Wednesday, December 4, 2013

Launch - Schoolyard, December 3, 2013


For the past week there have been early winds from a cold front. Every morning I'd get up at 7:00 a.m. just to go back to sleep again.
This morning it was clear and calm.

This is a wasted launch shot - 
My downscale HORNET was too fast off the pad!
With a 1/2A6-4t engine it got to an estimated 325'.
The streamer broke loose during descent and came down on it's own.



My ORANGE (stretched Quest Cobalt) left the rod and flew 45 degrees to the east! The engine, a Quest A6-4 - the wasted engine of the day.

Who knows what went wrong. It was nose down and only 50 feet up when the party balloon parachute ejected. With that angle, altitude was only 150'.
No damage on recovery.
Here's a new one - the Estes GBU-24 PAVEWAY III.
The build will be on the blog later.

With a Estes B6-4 engine it maxed out at an estimated 300' altitude.
During the delay stage coast there was some tail wiggle. A little hard to understand with the large fin area.
At ejection it looked like something flew off the model. I thought I'd lost a nose cone or the engine but everything was good when I picked it up.
No damage.



Here's a close up of the Paveway fins.

I usually put a wrap of masking tape over the exposed engine and engine hook as extra insurance so the engine won't eject.
Some engine hooks aren't really spring steel or can bend when inserting the engine.
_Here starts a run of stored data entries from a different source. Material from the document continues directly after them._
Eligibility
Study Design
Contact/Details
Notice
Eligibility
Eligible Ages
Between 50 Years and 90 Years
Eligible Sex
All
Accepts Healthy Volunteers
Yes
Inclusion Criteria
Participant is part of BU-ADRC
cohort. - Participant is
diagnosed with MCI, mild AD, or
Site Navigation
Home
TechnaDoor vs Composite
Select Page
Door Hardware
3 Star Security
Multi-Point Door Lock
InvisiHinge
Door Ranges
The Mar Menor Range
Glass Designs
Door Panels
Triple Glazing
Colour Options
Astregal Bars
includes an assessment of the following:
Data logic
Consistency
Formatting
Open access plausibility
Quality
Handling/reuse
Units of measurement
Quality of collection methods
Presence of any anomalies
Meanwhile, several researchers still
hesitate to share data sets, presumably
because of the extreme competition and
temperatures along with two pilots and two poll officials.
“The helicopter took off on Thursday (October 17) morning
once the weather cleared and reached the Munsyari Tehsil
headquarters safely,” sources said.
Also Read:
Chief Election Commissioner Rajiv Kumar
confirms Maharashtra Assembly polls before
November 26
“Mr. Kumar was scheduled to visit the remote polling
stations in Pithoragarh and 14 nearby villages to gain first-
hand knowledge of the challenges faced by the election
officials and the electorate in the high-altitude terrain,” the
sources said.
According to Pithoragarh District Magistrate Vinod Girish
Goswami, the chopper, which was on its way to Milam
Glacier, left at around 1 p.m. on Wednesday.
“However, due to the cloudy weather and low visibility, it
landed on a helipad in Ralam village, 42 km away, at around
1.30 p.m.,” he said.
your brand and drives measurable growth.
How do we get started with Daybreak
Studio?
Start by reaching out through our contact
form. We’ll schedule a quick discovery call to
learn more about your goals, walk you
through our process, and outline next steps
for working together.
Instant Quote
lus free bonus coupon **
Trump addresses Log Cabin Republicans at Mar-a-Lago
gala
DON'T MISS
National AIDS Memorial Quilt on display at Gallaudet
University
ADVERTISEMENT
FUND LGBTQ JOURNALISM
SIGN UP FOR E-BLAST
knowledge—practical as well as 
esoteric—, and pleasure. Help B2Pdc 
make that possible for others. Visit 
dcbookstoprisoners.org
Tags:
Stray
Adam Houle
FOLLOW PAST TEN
The tape is just a "fail-safe".

Finally, an indestructable Quest VIPER.
There is something to be said for plastic nose cones and fin cans. You never have to worry about them, they keep coming back for more.

Another Quest A6-4 gave a vertical boost to 300'.
The parachute did eject but the wadding stayed inside the body tube.
TIP: After a flight, check to be sure the wadding has ejected. Get any stuck wadding out of the body tube, you don't want it smoldering in there. I carry a long dowel in my launch box to push out any remaining wadding.
TIP: Pull and remove engines right after the flight.
Try it, the engines (especially friction-fit engines) will come out easily while they are still warm. This engine was HOT!

This engine had a tape wrap around the engine and engine hook.
You can see the ejection blow-back from the top. I think the tape stopped the ejection from going out the back.
These Chinese engines are loose (slightly smaller diameter than the Estes 18mm engines) in the engine mount tube.

Also flown:
The FlisKits HONEST JOHN with a MicroMaxx engine.
BIG altitude (well, it looks like big altitude, the model is so small) and streamer ejection.
125 feet? 18 flights so far on this one.